The bill would also allow veterans who live more than 40 miles from a VA facility to be able to go to private health care providers under the supervision of the VA and would authorize presidential commissions into patient care and future construction needs.
But the bill contains provisions allowing the VA secretary to fire members of the senior executive service, which would be counterproductive and leave employees such as whistleblowers open to retribution, according to Max Stier, president and CEO of the Partnership for Public Service.
The legislation would give the senior executive one week to appeal the dismissal, and would then give the Merit Systems Protection Board three weeks to render a decision. During that time the executive would not be paid.
He said while the new safeguards offer more due process than previous versions of bills that had no right at appeal, the time frames are still too short to make sure an employee gets a fair hearing.
“You don’t want to be making decisions without the right information, and sometimes the right information takes a little bit of time,” he said.
Stier said Congress should not be rushing to pass legislation but should instead focus on fixing systemic problems with more thoughtful reform that takes into account management practices, incentives and hiring to help fix systemic issues at the VA. He said Congress should take the time to have hearings on legislation and with VA experts to determine the best way forward.
“A rush to action that is not thoughtful frequently leads to worse consequences than the underlying conduct that it was meant to fix,” Stier said. “There is no question that the stuff that happened was bad, but the response has to be thoughtful and that takes more time.”
Jennifer Mattingley, the legislative director at the Senior Executives Association, said allowing the VA secretary to fire members of the SES could mean that future secretaries can come in and fire as many people as possible, and it would be difficult to replace them.
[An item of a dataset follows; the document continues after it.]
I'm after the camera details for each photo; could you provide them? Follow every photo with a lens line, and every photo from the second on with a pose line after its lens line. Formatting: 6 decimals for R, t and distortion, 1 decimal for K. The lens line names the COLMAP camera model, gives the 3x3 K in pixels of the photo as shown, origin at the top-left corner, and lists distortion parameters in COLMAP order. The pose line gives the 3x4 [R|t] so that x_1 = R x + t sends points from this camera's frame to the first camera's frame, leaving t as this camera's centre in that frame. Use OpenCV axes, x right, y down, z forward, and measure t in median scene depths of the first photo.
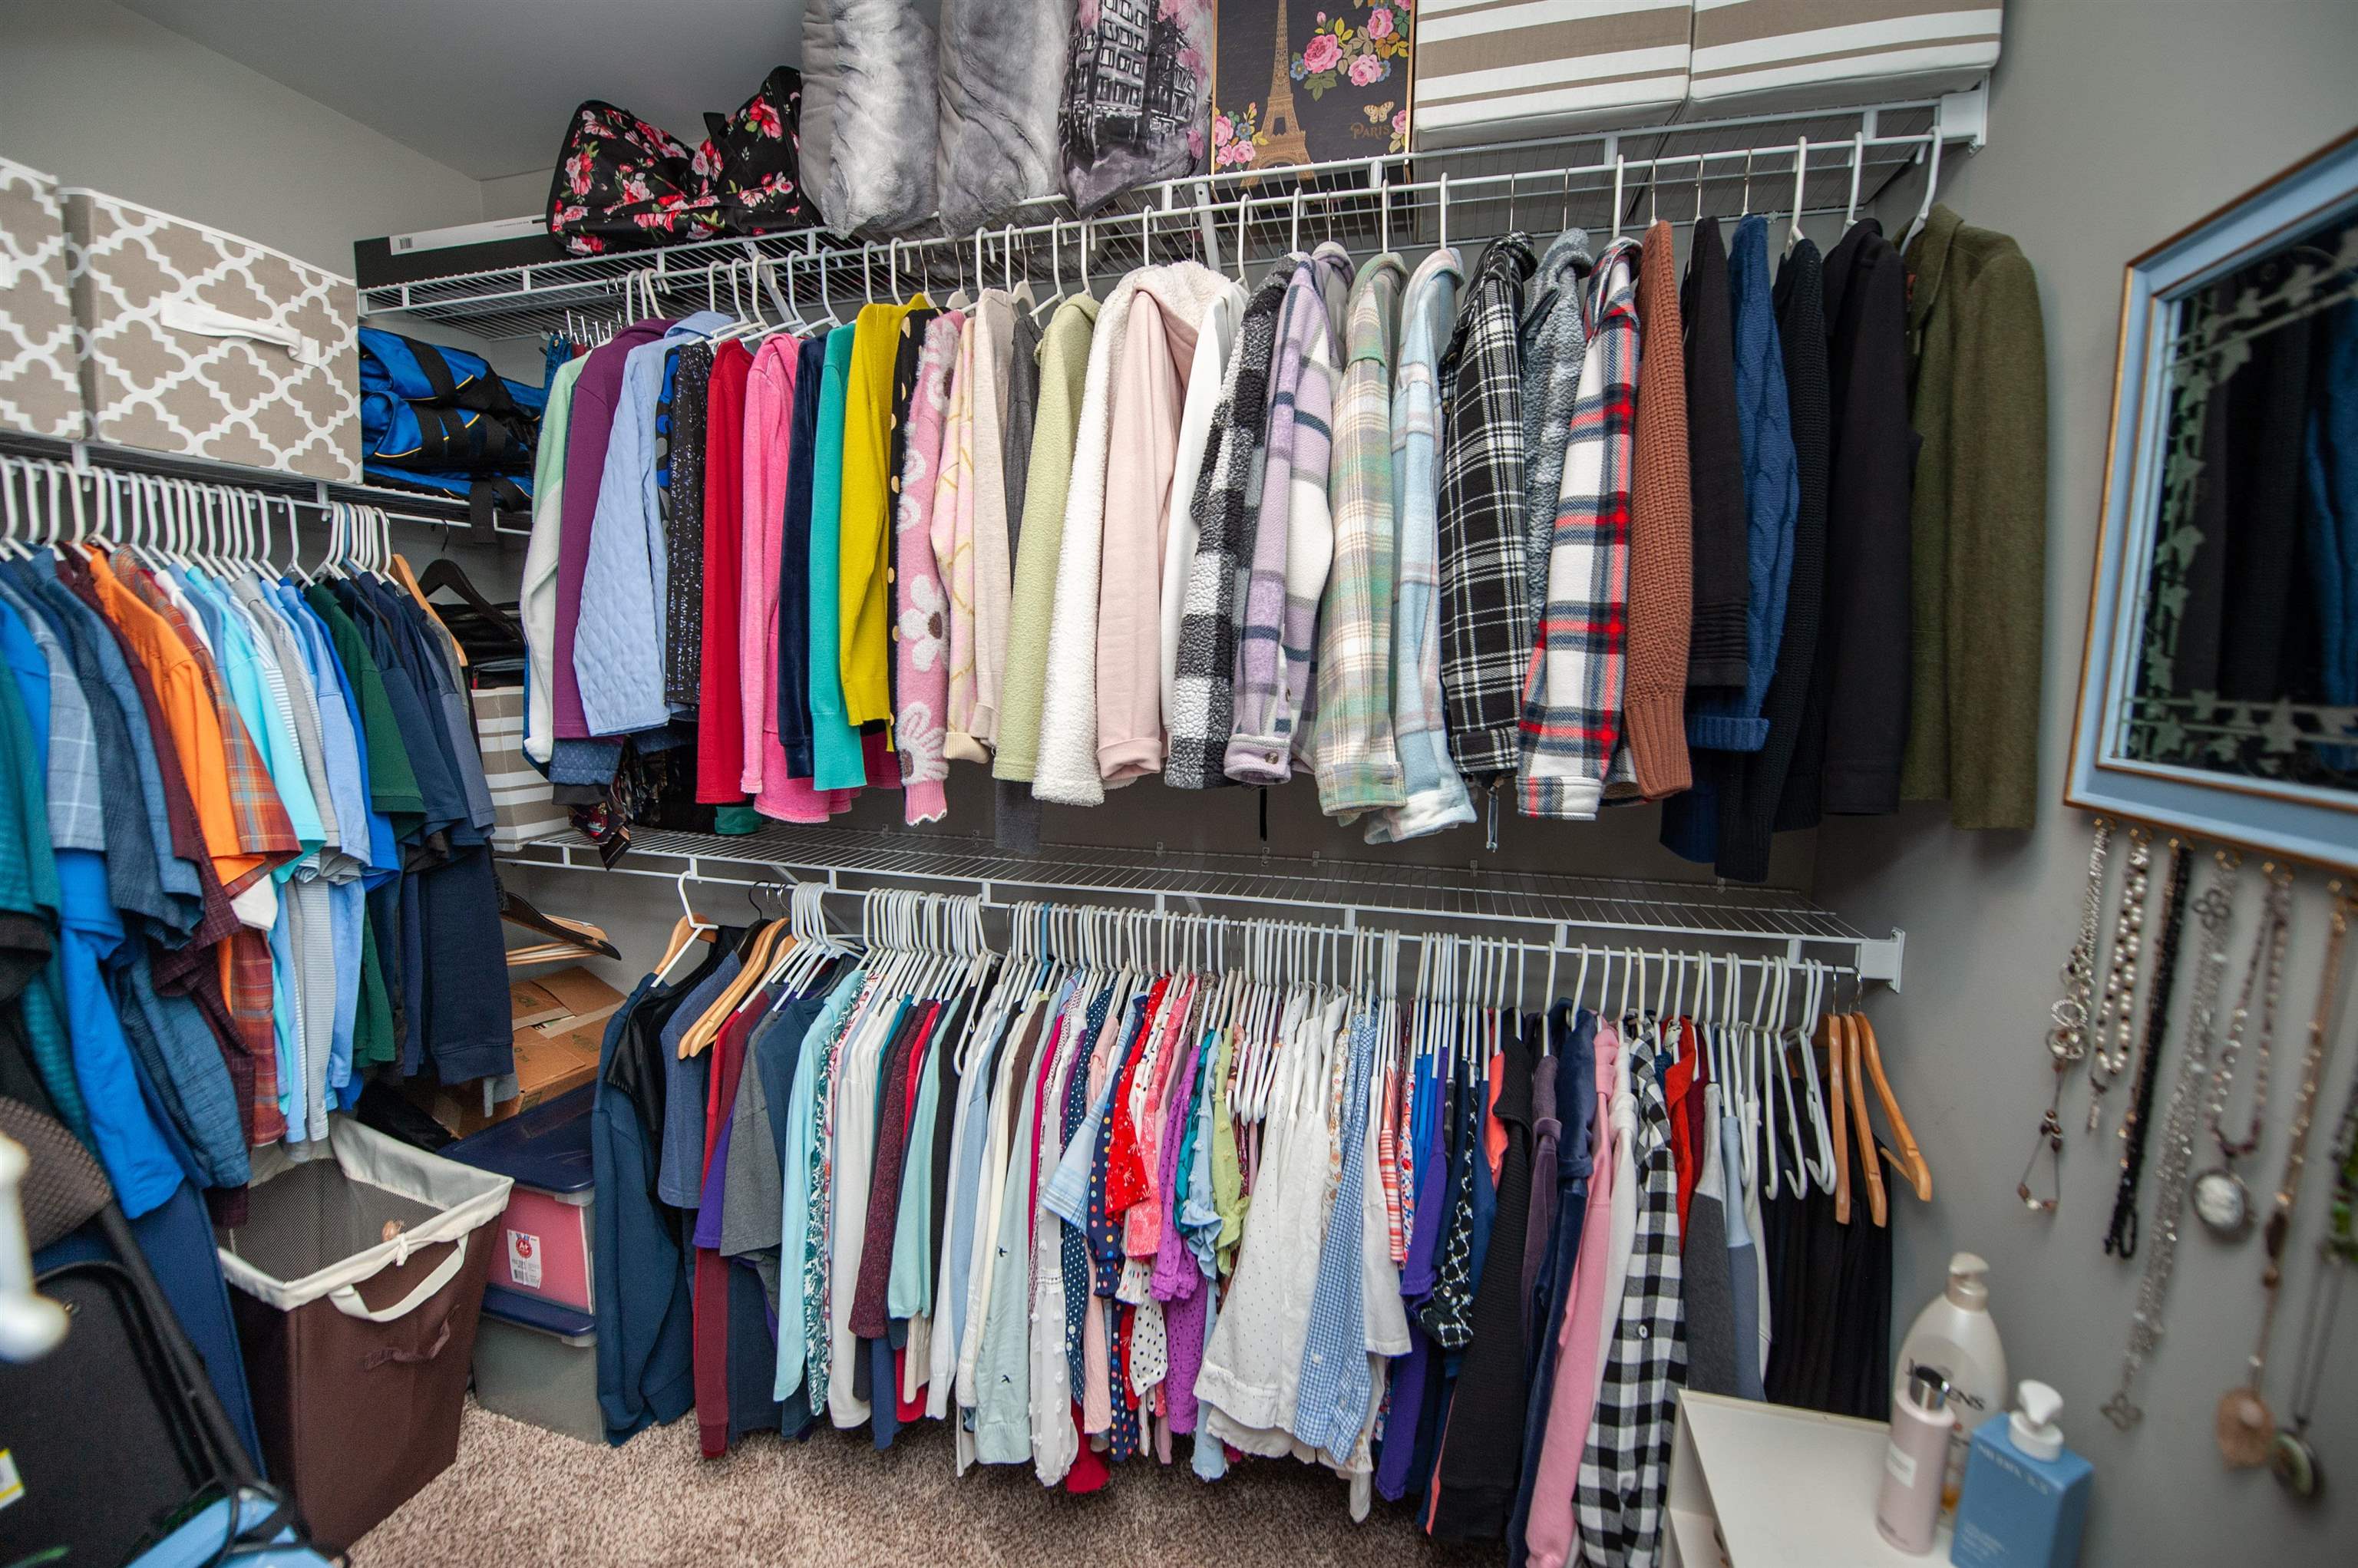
lens RADIAL K [[950.1, 0, 1184.6], [0, 950.1, 794.3], [0, 0, 1]] dist [-0.013871, -0.004126]
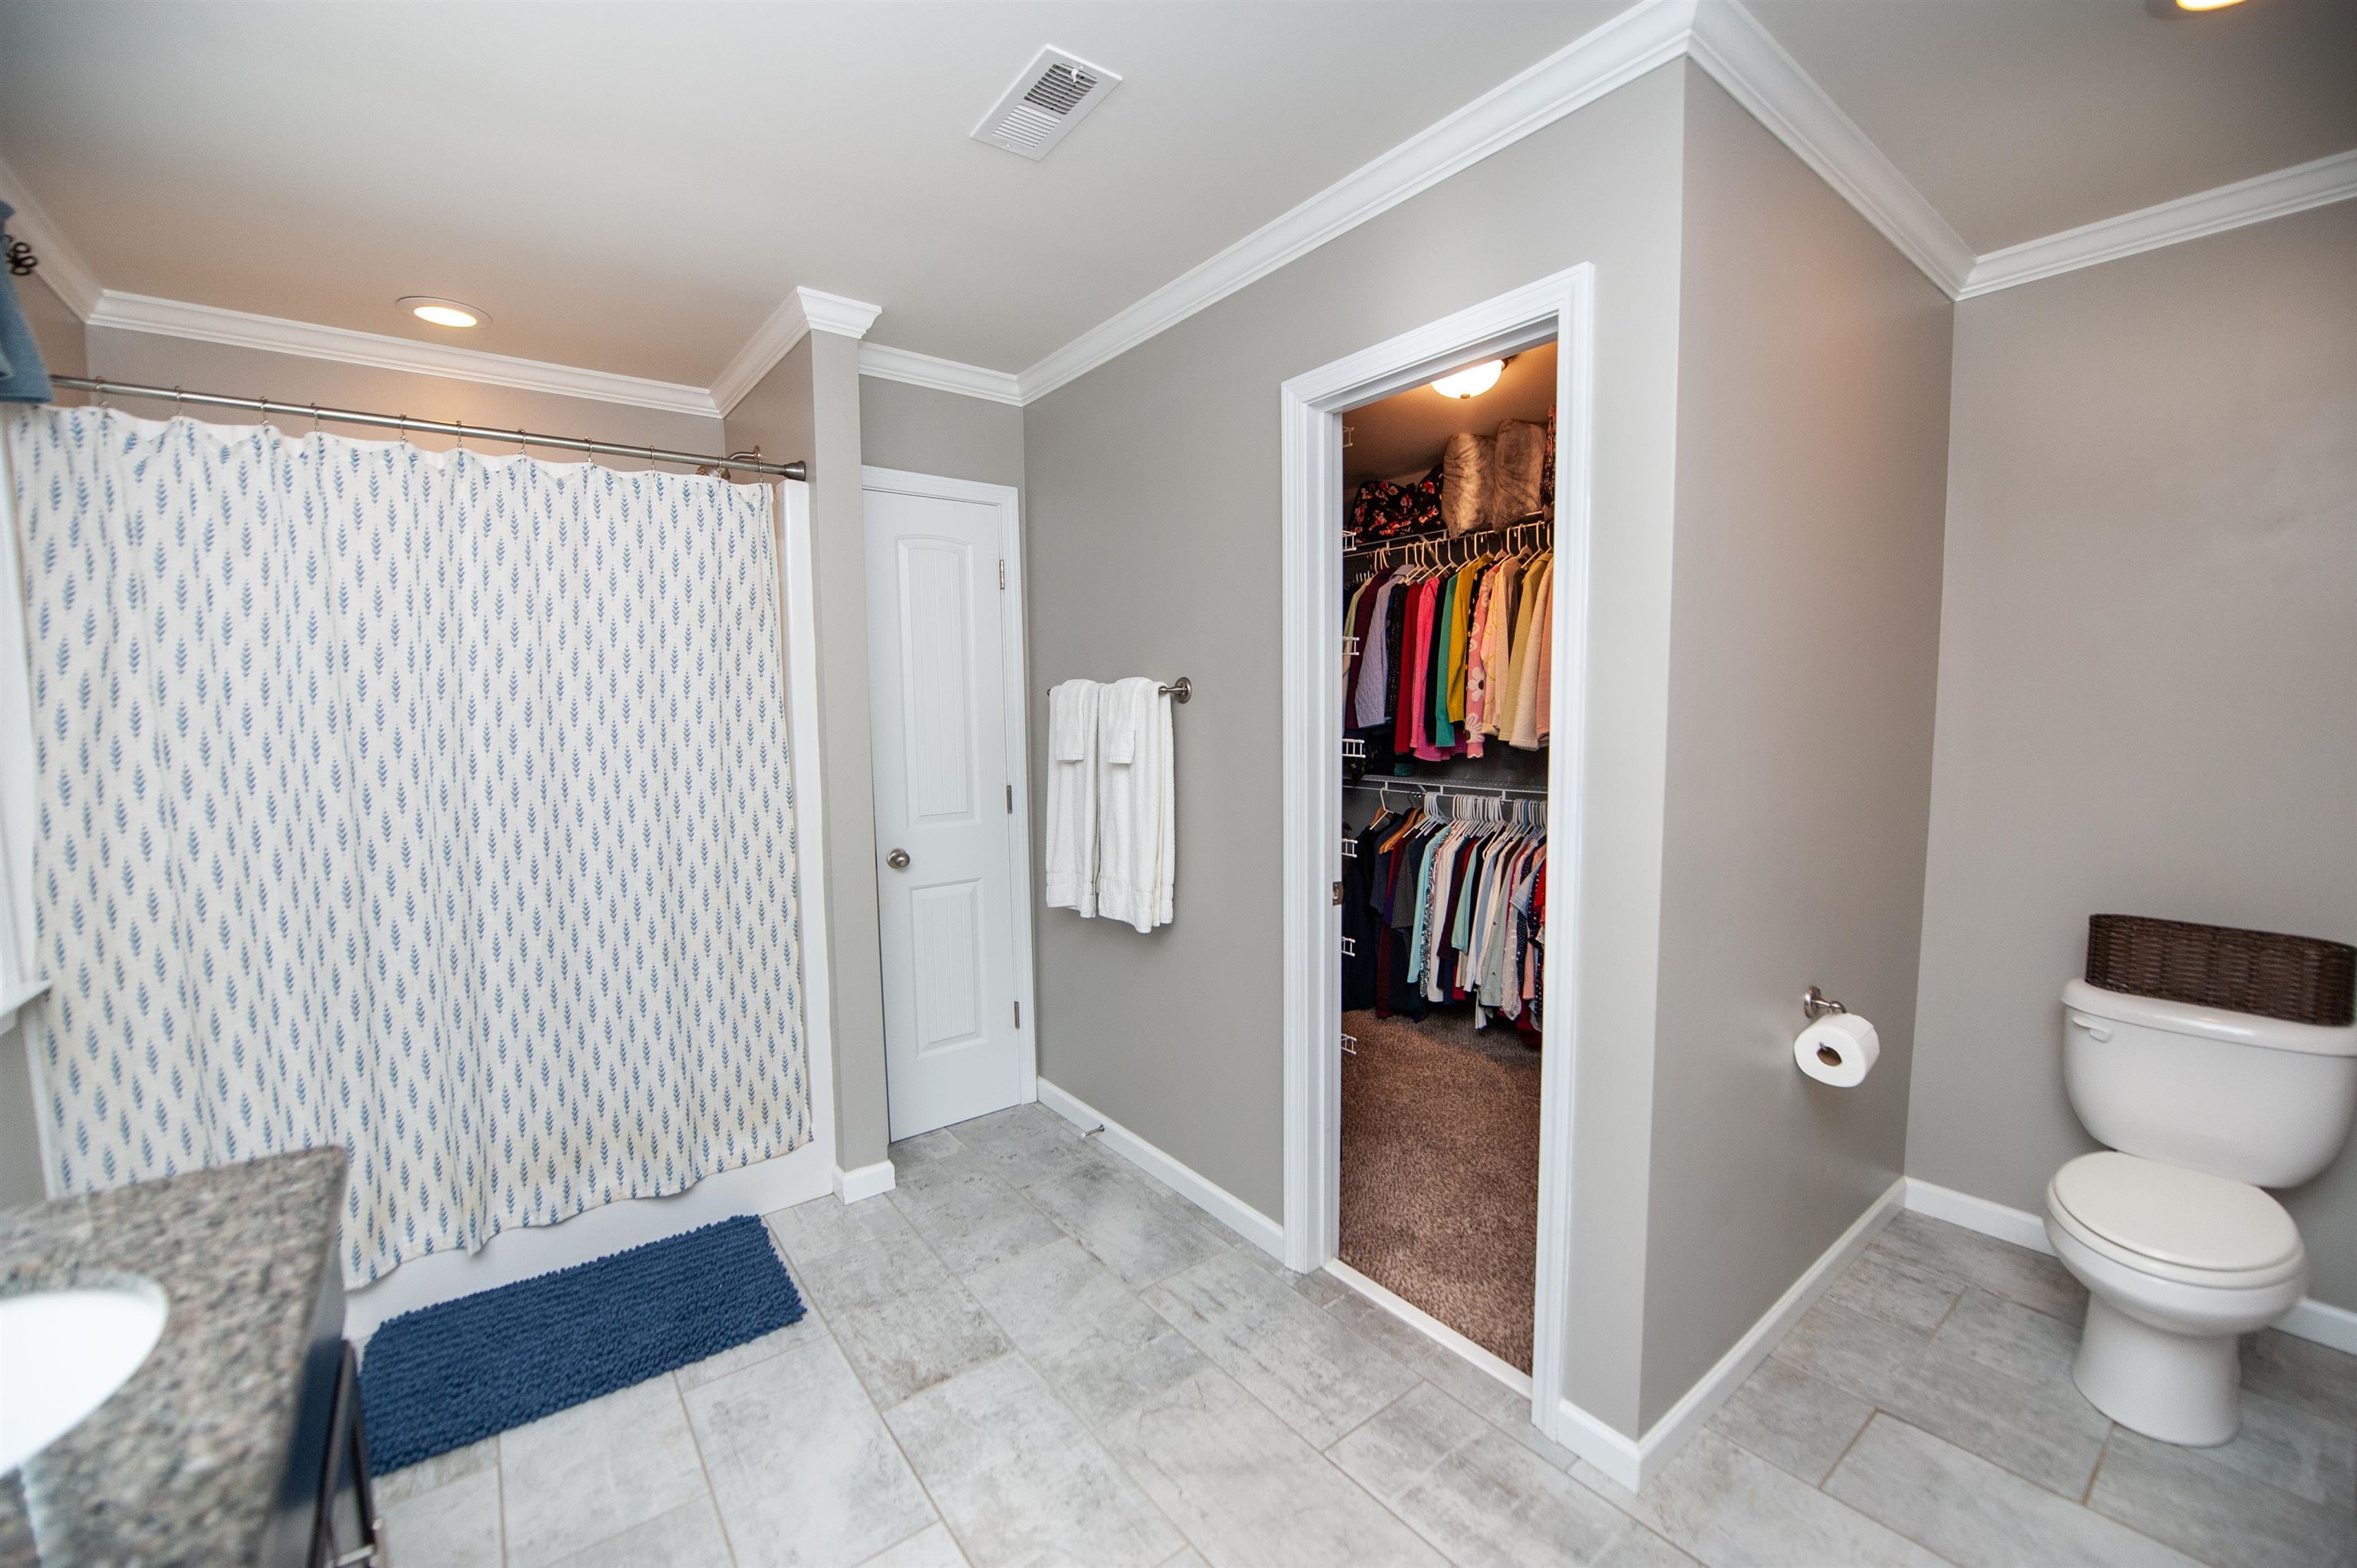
lens RADIAL K [[940.9, 0, 1185.1], [0, 940.9, 793.7], [0, 0, 1]] dist [-0.015169, -0.003371]
pose [[0.800719, 0.034449, -0.598048, 0.613319], [-0.058553, 0.998065, -0.020905, 0.216709], [0.596171, 0.051757, 0.801187, -1.489158]]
There are currently about 381 senior executives overseeing 340,000 VA employees, according to Mattingley.
“How on earth are veterans going to get the care they need if there are not enough people overseeing the agency?” Mattingley said.
Meanwhile acting VA secretary Sloan Gibson said he is focused on reducing wait times and fixing systemic scheduling problems while analyzing the underlying causes at the agency and working internally to solve the problems.
He said the agency is deploying a dedicated human resources team to support hiring additional staff and using temporary staffing measures to help fill gaps until permanent employees are found. The agency is also revising and enhancing its training for its scheduling system and will keep auditing hospitals and health care facilities for compliance.
Ray Kelley, the legislative director of the Veterans of Foreign Wars, said the VA already has the ability to offer veterans private providers but that any expansion of that must focus on reducing wait times and increasing accountability.
He said in many areas access to private care providers can take months, and that veterans forced to operate in this system might not be able to get the care they need in the right time — which is the entire point of reform, Kelley said.
“Long wait times is what got us into trouble in the first place, and just because you add more doctors doesn’t mean you are fixing those problems,” Kelley said.
He said a system where the VA contracts with a company that coordinates care, ensures shorter wait times and allows for greater accountability could work if done well, but that sending veterans out into the private market without safeguards would not lead to better medical care.
William Dougan, president of the National Federation of Federal Employees, said he supports the provision to hire more doctors and nurses in order to handle higher veteran populations.
“The health care providers in VA hospitals around the country are working in a pressure cooker of unreasonable expectations, and Congress neglecting to provide the proper resources to the VA is only making the situation worse,” Dougan said.
He said privatizing some of the medical care offered by the VA was “an absurd notion” and that contracting out services would result in higher costs and a loss of agency oversight of veteran care.
NFFE will continue to review the compromise legislation and work to pass the provisions that will help alleviate the shortages of funding and staff resources at the agency.